Pacas carries a single recessive gene mutation causing compact growth — the same dwarfism mechanism found in Caturra and Villa Sarchi. Genetically, it is otherwise pure Bourbon, retaining the flavor potential of that lineage without modification. Unlike bred hybrids, Pacas arose entirely through natural selection pressure and farmer observation; no intentional crossing was required.

Because the dwarfism trait is governed by a single locus, it breeds relatively predictably. This allowed ISIC to stabilize the variety through pedigree selection across multiple generations, producing uniform lines suitable for commercial distribution. By the 1960s and 1970s, Pacas had spread across El Salvador and into neighboring Central American countries.

Agronomic Characteristics

The compact architecture of Pacas — typically 1.5 to 2 meters at maturity — allows planting at densities two to three times higher than standard Bourbon. Shorter stature means less wind damage on exposed hillsides, easier hand-picking access, and reduced labor cost per tree. The plant is also early-bearing, entering production relatively quickly after establishment.

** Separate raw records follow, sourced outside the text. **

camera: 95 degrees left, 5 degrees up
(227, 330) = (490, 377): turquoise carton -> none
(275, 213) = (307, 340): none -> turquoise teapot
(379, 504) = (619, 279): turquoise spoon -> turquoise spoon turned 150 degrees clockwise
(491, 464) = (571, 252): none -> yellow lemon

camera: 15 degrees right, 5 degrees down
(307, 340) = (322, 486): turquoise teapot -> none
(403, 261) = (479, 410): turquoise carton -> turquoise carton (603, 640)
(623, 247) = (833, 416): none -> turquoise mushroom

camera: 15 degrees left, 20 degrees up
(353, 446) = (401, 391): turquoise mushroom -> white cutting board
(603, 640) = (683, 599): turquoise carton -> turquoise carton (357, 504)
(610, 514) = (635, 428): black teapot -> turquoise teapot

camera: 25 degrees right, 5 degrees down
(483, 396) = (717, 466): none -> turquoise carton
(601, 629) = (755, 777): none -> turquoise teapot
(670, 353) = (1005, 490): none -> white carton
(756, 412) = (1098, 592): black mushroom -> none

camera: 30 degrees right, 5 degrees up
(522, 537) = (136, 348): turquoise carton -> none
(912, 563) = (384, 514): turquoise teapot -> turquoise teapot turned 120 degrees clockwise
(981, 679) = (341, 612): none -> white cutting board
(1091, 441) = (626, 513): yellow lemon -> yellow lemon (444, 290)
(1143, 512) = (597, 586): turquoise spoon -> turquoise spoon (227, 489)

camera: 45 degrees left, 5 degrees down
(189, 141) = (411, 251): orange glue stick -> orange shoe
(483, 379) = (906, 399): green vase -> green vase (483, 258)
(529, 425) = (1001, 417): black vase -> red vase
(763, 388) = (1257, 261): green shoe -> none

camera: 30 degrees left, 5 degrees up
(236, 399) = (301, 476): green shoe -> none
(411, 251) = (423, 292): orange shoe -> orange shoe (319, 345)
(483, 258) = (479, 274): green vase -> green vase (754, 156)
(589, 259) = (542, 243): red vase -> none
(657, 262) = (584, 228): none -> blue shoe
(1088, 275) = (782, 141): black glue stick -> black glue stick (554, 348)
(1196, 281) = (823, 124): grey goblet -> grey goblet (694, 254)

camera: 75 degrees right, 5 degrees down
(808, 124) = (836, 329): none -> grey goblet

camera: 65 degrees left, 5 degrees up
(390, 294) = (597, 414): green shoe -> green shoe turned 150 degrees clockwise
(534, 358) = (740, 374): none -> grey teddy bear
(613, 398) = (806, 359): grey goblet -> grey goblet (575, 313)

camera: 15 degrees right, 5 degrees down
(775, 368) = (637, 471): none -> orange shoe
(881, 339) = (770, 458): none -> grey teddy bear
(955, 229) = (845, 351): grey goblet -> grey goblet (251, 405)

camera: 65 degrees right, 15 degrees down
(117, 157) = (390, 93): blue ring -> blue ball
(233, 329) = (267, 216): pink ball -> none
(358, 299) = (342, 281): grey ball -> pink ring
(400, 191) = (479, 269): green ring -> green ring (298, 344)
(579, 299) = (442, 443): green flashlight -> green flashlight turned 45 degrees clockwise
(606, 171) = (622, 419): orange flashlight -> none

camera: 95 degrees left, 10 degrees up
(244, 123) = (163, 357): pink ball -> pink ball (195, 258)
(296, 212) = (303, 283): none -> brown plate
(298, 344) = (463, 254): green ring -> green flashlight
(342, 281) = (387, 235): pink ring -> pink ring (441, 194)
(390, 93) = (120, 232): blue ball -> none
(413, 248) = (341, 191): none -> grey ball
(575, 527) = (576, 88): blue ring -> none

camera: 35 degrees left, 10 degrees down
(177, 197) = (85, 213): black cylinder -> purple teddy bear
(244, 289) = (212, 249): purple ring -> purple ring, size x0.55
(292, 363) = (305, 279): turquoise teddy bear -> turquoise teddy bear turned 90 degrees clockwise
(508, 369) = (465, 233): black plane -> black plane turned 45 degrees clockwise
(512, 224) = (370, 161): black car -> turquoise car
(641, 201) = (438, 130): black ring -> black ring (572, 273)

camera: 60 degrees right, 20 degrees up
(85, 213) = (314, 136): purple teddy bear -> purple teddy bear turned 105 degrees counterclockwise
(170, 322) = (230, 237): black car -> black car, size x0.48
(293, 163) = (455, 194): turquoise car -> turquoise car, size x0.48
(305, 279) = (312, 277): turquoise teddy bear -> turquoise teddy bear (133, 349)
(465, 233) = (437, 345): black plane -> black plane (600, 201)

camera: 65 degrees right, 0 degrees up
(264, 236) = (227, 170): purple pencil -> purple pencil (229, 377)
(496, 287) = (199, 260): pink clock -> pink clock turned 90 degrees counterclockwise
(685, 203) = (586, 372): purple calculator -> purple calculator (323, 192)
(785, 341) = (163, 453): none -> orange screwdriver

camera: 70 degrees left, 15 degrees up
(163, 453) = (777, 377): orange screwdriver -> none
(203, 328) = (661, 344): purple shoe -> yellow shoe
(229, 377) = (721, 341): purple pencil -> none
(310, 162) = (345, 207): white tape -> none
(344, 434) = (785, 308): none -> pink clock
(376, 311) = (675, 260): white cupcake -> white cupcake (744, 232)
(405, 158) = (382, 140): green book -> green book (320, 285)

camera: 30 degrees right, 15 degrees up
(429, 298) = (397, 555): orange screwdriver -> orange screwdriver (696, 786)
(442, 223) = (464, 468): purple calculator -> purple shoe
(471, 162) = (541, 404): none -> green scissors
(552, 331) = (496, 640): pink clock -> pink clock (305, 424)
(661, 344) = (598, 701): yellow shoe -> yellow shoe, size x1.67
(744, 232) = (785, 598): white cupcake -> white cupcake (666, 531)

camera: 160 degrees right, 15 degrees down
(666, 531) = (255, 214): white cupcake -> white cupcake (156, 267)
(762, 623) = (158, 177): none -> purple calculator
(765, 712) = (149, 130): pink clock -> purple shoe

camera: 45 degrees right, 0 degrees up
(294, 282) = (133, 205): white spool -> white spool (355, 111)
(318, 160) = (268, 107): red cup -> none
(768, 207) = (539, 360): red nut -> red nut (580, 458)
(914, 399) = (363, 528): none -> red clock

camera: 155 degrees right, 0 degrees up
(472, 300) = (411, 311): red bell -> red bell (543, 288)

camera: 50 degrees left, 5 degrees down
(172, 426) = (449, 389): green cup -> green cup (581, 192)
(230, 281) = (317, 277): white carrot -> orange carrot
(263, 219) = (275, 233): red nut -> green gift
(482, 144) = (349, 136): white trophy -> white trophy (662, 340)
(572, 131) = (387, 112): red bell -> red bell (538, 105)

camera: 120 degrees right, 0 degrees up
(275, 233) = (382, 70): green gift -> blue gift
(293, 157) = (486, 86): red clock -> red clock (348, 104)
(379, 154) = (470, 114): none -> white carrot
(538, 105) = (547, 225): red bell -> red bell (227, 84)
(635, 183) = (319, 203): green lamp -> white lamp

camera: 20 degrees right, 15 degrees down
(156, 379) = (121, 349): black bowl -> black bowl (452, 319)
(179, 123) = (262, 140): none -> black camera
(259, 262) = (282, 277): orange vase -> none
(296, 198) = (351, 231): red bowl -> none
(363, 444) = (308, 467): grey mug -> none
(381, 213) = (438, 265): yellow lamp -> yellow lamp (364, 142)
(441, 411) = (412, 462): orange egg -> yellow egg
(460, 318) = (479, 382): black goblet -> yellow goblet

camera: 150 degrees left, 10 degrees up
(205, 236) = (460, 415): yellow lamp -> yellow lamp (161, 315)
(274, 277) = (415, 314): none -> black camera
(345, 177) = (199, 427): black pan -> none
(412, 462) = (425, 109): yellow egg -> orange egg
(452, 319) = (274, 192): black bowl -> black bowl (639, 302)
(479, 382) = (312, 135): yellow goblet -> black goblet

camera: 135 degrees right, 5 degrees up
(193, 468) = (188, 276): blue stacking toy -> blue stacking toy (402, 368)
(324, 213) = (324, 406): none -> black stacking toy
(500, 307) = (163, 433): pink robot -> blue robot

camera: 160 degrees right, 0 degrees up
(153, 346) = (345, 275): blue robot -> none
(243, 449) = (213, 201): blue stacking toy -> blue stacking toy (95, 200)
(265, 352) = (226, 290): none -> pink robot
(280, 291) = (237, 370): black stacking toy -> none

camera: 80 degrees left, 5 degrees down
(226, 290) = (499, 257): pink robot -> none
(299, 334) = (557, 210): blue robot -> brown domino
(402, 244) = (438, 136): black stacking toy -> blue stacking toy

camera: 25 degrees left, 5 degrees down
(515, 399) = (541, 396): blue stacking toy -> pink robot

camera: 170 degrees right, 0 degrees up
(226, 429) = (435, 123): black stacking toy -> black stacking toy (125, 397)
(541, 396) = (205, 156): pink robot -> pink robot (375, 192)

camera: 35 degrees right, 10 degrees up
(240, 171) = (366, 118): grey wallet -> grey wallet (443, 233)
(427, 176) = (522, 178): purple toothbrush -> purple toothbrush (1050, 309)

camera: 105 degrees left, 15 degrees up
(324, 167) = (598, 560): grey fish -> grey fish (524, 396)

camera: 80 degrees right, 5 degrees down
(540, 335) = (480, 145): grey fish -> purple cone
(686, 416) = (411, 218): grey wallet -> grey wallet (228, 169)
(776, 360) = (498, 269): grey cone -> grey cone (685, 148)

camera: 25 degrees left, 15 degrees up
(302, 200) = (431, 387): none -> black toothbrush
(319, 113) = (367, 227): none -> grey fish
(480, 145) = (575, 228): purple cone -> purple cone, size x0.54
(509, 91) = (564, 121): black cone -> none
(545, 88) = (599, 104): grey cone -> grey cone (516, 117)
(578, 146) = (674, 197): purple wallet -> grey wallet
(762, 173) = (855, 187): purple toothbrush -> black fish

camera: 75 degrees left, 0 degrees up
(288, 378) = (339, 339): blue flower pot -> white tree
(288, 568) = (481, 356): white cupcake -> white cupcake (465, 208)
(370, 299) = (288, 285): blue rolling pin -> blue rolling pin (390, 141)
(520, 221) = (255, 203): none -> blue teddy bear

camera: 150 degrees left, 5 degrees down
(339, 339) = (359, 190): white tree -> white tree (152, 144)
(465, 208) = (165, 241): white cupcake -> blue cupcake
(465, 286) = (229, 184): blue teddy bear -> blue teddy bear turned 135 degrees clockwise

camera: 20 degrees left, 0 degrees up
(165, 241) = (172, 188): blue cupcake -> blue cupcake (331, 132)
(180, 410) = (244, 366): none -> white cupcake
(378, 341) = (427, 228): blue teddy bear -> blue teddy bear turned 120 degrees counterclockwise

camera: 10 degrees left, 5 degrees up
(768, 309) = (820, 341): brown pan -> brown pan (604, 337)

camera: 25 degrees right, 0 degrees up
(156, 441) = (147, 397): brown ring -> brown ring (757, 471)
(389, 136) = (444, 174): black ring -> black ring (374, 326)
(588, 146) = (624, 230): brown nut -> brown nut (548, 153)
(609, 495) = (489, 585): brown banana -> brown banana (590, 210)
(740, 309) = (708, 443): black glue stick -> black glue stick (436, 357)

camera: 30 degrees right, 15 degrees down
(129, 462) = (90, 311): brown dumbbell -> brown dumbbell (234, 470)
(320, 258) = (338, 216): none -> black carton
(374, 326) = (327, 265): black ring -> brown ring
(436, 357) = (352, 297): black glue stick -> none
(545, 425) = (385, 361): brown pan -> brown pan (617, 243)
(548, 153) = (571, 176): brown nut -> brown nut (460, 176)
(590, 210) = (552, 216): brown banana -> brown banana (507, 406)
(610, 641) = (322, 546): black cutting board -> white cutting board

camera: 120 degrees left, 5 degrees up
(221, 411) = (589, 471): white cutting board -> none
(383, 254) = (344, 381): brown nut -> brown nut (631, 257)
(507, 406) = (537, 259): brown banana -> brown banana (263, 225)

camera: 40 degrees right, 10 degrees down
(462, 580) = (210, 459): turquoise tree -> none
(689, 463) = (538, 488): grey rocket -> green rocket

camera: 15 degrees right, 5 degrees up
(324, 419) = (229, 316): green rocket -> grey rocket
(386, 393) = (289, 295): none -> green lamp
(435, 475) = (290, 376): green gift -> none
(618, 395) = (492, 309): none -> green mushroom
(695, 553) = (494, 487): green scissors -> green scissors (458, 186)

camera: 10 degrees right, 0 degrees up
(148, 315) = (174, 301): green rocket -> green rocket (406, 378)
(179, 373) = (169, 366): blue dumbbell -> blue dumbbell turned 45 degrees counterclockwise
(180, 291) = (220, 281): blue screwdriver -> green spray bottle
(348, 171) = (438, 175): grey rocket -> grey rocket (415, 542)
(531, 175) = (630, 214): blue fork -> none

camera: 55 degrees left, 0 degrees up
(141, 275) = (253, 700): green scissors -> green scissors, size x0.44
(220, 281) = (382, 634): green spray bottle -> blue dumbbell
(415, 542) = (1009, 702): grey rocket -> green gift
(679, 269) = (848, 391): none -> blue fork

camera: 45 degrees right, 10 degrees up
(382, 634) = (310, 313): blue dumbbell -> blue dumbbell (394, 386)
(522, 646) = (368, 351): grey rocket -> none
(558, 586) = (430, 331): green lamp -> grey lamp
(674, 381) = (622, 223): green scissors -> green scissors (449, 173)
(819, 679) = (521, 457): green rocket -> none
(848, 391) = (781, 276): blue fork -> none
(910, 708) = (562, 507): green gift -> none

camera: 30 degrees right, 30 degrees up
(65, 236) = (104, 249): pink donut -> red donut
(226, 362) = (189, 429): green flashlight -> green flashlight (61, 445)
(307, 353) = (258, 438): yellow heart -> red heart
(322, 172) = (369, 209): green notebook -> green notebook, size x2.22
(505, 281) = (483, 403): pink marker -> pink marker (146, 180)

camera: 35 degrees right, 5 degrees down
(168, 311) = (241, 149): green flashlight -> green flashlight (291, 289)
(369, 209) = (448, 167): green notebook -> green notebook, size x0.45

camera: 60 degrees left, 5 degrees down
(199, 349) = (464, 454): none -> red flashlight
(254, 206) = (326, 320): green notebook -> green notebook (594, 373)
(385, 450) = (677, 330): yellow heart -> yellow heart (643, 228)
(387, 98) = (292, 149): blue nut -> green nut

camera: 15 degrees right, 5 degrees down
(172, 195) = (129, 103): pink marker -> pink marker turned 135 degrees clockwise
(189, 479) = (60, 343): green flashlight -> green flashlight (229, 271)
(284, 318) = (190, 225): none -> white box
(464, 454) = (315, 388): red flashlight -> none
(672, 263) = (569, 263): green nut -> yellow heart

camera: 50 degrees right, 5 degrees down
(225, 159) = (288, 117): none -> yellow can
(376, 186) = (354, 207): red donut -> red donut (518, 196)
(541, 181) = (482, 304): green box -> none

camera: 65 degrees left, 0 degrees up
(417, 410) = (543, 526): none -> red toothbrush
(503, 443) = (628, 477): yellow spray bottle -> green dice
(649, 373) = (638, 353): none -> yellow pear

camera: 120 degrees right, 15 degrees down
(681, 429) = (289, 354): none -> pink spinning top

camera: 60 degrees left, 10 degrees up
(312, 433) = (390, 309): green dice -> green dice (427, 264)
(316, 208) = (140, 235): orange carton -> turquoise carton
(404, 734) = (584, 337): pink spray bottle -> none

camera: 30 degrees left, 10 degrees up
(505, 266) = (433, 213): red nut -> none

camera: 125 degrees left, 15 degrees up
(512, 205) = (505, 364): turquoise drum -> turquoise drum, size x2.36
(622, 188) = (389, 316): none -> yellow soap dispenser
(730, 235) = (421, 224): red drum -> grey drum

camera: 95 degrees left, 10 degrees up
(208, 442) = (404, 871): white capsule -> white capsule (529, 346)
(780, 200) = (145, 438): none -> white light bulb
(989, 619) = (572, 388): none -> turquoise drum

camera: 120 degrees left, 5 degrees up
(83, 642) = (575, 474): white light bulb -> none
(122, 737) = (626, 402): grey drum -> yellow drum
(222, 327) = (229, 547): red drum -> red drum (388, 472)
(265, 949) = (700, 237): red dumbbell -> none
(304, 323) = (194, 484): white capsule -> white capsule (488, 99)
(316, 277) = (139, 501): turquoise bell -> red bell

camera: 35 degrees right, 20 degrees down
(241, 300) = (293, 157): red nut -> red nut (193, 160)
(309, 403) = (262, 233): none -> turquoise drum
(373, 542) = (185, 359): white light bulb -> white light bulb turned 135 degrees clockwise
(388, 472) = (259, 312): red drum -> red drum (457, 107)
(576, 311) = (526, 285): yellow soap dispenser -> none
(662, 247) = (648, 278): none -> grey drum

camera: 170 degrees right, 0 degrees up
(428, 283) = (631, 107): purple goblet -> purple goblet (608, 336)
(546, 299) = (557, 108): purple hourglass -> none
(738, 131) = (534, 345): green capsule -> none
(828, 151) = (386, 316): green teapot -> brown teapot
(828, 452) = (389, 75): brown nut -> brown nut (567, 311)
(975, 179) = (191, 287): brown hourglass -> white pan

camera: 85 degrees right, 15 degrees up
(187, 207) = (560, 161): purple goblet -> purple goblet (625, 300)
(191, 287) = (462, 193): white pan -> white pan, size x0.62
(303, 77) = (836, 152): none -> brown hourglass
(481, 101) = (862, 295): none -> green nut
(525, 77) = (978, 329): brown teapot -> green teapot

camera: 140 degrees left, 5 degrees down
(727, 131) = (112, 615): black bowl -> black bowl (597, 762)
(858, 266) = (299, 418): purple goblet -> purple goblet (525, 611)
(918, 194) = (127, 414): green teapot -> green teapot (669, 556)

Pacas retains Bourbon’s susceptibility to coffee leaf rust and CBD. It is not disease-resistant and requires standard fungicide programs in regions where leaf rust pressure is high. Yield is notably better than traditional Bourbon, but less than Catuaí or modern hybrid cultivars. The trade-off — better cup than Catuaí, better yield than Bourbon — has made it a durable choice for quality-conscious Salvadoran producers.

Cup Profile

At altitude above 1,200 meters, Pacas produces the characteristic Bourbon-derived profile: bright citric acidity, medium-to-full body, and sweetness that skews toward caramel and brown sugar with stone fruit (peach, apricot) as a secondary layer. The profile is cleaner and lighter than Bourbon proper, with less of the heavy, almost winey quality that appears in some Bourbon lots.

Washed Pacas from Santa Ana or Chalatenango can be exceptional — round, sweet, and well-structured with enough acidity to keep the cup lively. It performs well under both washed and honey processing. The variety’s cup quality at elevation made it a natural candidate for crossing with other high-quality cultivars.

The Pacamara Cross

Pacas is most widely known outside El Salvador as one parent of Pacamara — a cross between Pacas and Maragogype developed by ISIC and released in the late 1980s. The crossing took approximately 30 years of systematic breeding. Maragogype contributes its famously oversized bean and distinctive flavor complexity; Pacas contributes compactness and productive yield behavior.

Pacamara inherited the bean size of Maragogype and the structural tidiness of Pacas, producing a cultivar with enormous seeds, pronounced complexity, and sufficient yield to be commercially viable — though still demanding in agronomy. The success of Pacamara elevated the profile of its parent, and Pacas is now recognized as a quality variety in its own right rather than merely a historical antecedent.

Significance in Salvadoran Coffee

Pacas is a cornerstone of El Salvador’s coffee identity. Alongside Bourbon and Pacamara, it defines the flavor character associated with Salvadoran high-altitude coffee — sweet, balanced, and clean. For decades it represented the practical middle ground between Bourbon’s quality ceiling and Catuaí’s productivity: growers who wanted both quality and manageable yields planted Pacas.

As El Salvador works to distinguish its coffee on the international specialty market, Pacas lots from farms in Santa Ana, Ahuachapán, and La Libertad appear with increasing frequency in specialty retail. The variety’s compact Bourbon genetics, proven cup quality, and deep roots in Salvadoran coffee culture give it a well-earned place in the country’s agricultural heritage.